WHAT YOU WILL DO
1. Please extract the part of the passage on the film's visual effects between "Initially, two computer" and "planes and ships.", inclusive.
2. In the passage on the film's visual effects, condense the paragraph that begins "Lingenfelser labels that series" into a short bulleted list that keeps its main facts.
3. Carry on the passage on the film's visual effects from the point where it stops.

QUOTED PASSAGE

○ ○ ○

Effects shots included 3-D airplanes and warships in the harbor.
"We built Hellcats from scratch which replicated the actual aircraft used during that period of the war," Lingenfelser says. "We never had a plane we could fly. We visited several air shows to look at restored Hellcats, but we pretty much built the planes from photographs and schematics provided by the military."
There is an effects scene early in the film that runs for some 1500 frames, just a little more than a minute, which can be an eternity if it doesn't ring true with the audience. The background plate is a shot of the ocean and a large valley.
Initially, two computer generated (CG) Hellcats were going to be digitally inserted into the scene, maneuvering through the frame from screen left to screen right. Woo decided to add four more planes with even more dynamic action. Two are dropping bombs.
Lingenfelser labels that series of composite shot "a monumental task, especially tracking the positions of the planes" so they are consistent with the movements of the cameras recording plates. CG artists at Cinesite also built an armada of naval vessels, including, battleships, destroyers, light cruisers and heavy cruisers that were digitally composited into the plate shots of the bay. They had to roll with the motions of the tide. As a final touch, muzzle flashes were added to guns firing on the planes and ships.
"Everything had to be totally photorealistic," he says. "Jeffrey and his crew were the greatest. They shot the plates at full aperture in Super 35 format using the same lenses and negative for consistency in the look. We extracted the plates from the center of the frame and converted them to digital format using a Kodak Lightning scanner. That gave us room on the north and south edges of the frame for more dynamic animation.

○ ○ ○

INFORMATION GIVEN
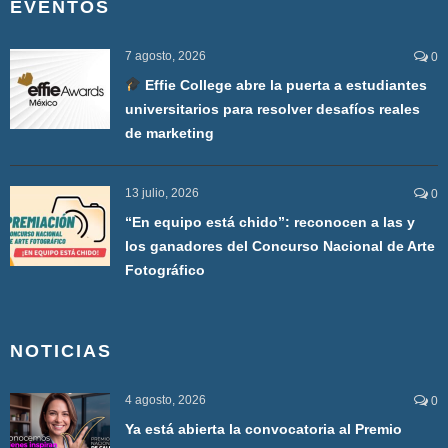
EVENTOS
7 agosto, 2026
0
Effie College abre la puerta a estudiantes
universitarios para resolver desafíos reales
de marketing
13 julio, 2026
0
“En equipo está chido”: reconocen a las y
los ganadores del Concurso Nacional de Arte
Fotográfico
NOTICIAS
4 agosto, 2026
0
Ya está abierta la convocatoria al Premio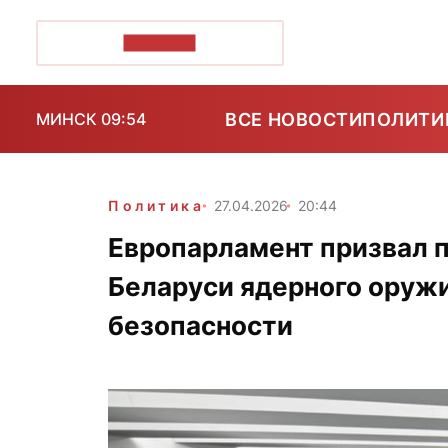
ПОЗІРК+
ВСЕ НОВОСТИ
ПОЛИТИ
МИНСК 09:54
Политика
27.04.2026
20:44
Европарламент призвал 
Беларуси ядерного оружи
безопасности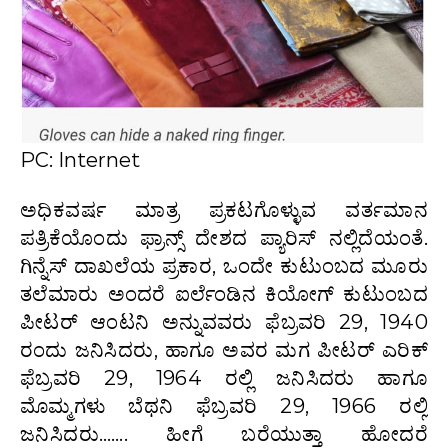
PC: Internet
ಅಧಿಕವರ್ಷ ಮಾತ್ರ ಪ್ರಕಟಗೊಳ್ಳುವ ವರ್ತಮಾನ
ಪತ್ರಿಕೆಯೊಂದು ಫ್ರಾನ್ಸ್ ದೇಶದ ಪ್ಯಾರಿಸ್ ನಲ್ಲಿದೆಯಂತೆ.
ಗಿನ್ನೆಸ್ ದಾಖಲೆಯ ಪ್ರಕಾರ, ಒಂದೇ ಕುಟುಂಬದ ಮೂರು
ತಲೆಮಾರು ಅಂದರೆ ಐರ್ಲೆಂಡಿನ ಕಿಯೋಗ್ ಕುಟುಂಬದ
ಪೀಟರ್ ಆಂಟನಿ ಅನ್ನುವವರು ಫೆಬ್ರವರಿ 29, 1940
ರಂದು ಜನಿಸಿದರು, ಹಾಗೂ ಅವರ ಮಗ ಪೀಟರ್ ಎರಿಕ್
ಫೆಬ್ರವರಿ 29, 1964 ರಲ್ಲಿ ಜನಿಸಿದರು ಹಾಗೂ
ಮೊಮ್ಮಗಳು ಬೆಥನಿ ಫೆಬ್ರವರಿ 29, 1966 ರಲ್ಲಿ
ಜನಿಸಿದರು……. ಹೀಗೆ ಬರೆಯುತ್ತಾ ಹೋದರೆ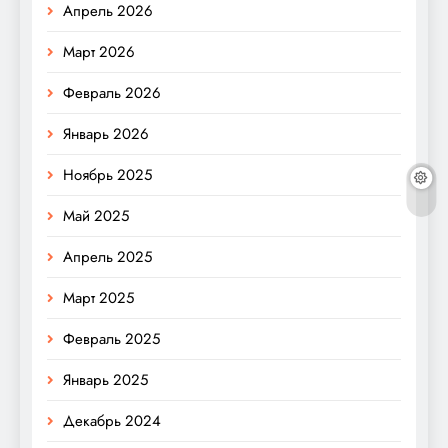
Апрель 2026
Март 2026
Февраль 2026
Январь 2026
Ноябрь 2025
Май 2025
Апрель 2025
Март 2025
Февраль 2025
Январь 2025
Декабрь 2024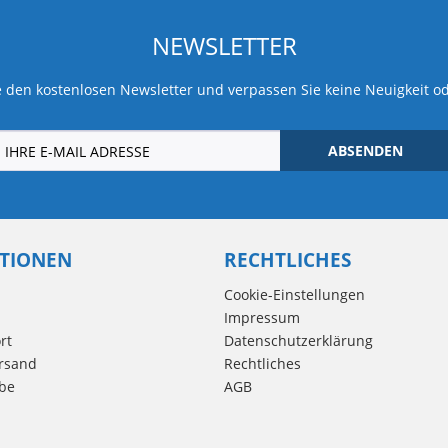
NEWSLETTER
 den kostenlosen Newsletter und verpassen Sie keine Neuigkeit o
ABSENDEN
TIONEN
RECHTLICHES
Cookie-Einstellungen
Impressum
rt
Datenschutzerklärung
rsand
Rechtliches
be
AGB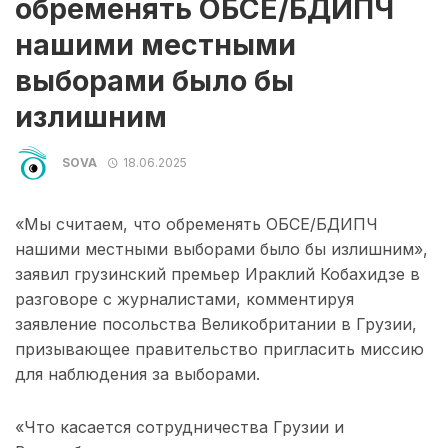
обременять ОБСЕ/БДИПЧ
нашими местными
выборами было бы
излишним
SOVA
18.06.2025
«Мы считаем, что обременять ОБСЕ/БДИПЧ
нашими местными выборами было бы излишним»,
заявил грузинский премьер Ираклий Кобахидзе в
разговоре с журналистами, комментируя
заявление посольства Великобритании в Грузии,
призывающее правительство пригласить миссию
для наблюдения за выборами.
«Что касается сотрудничества Грузии и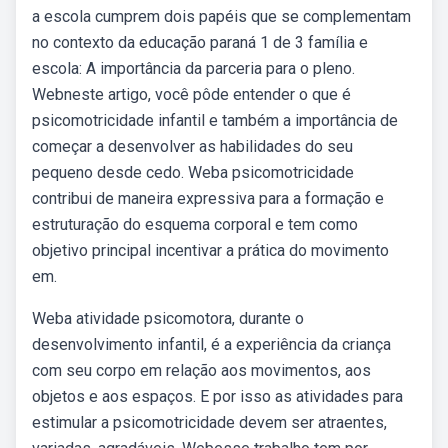
a escola cumprem dois papéis que se complementam
no contexto da educação paraná 1 de 3 família e
escola: A importância da parceria para o pleno.
Webneste artigo, você pôde entender o que é
psicomotricidade infantil e também a importância de
começar a desenvolver as habilidades do seu
pequeno desde cedo. Weba psicomotricidade
contribui de maneira expressiva para a formação e
estruturação do esquema corporal e tem como
objetivo principal incentivar a prática do movimento
em.
Weba atividade psicomotora, durante o
desenvolvimento infantil, é a experiência da criança
com seu corpo em relação aos movimentos, aos
objetos e aos espaços. E por isso as atividades para
estimular a psicomotricidade devem ser atraentes,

○ ○ ○

RESULTS BY TASK
1.
Initially, two computer generated (CG) Hellcats were going to be digitally inserted into the scene, maneuvering through the frame from screen left to screen right. Woo decided to add four more planes with even more dynamic action. Two are dropping bombs.
Lingenfelser labels that series of composite shot "a monumental task, especially tracking the positions of the planes" so they are consistent with the movements of the cameras recording plates. CG artists at Cinesite also built an armada of naval vessels, including, battleships, destroyers, light cruisers and heavy cruisers that were digitally composited into the plate shots of the bay. They had to roll with the motions of the tide. As a final touch, muzzle flashes were added to guns firing on the planes and ships.

2.
- Lingenfelser called the series of composite shots "a monumental task," especially tracking the planes' positions so they matched the movements of the cameras recording the plates.
- Cinesite's CG artists built an armada of naval vessels: battleships, destroyers, light cruisers and heavy cruisers.
- The ships were digitally composited into the plate shots of the bay and had to roll with the motions of the tide.
- Muzzle flashes were added last, for guns firing on the planes and ships.

3.
"Three shots had zooms built into them, which you normally wouldn't try to do on a plate. It makes it very hard to track the shots in 3-D with animated focal lengths. We recorded the composites out on the same color intermediate film the lab used for mastering release prints. It intercut seamlessly."
That brings us to the butterfly, which sets the stage in the opening scene. The shot begins with blackness and it dissolves to very low angle view with the camera hovering an inch or two over a body of water at an indeterminable place in the jungle. Three to four seconds into the shot a butterfly appears on the left side of the screen in the distance coming closer and closer. A leaf floats by and the butterfly seems to follow it into the foreground until it notices a trail of blood on the right side of the screen and flies away.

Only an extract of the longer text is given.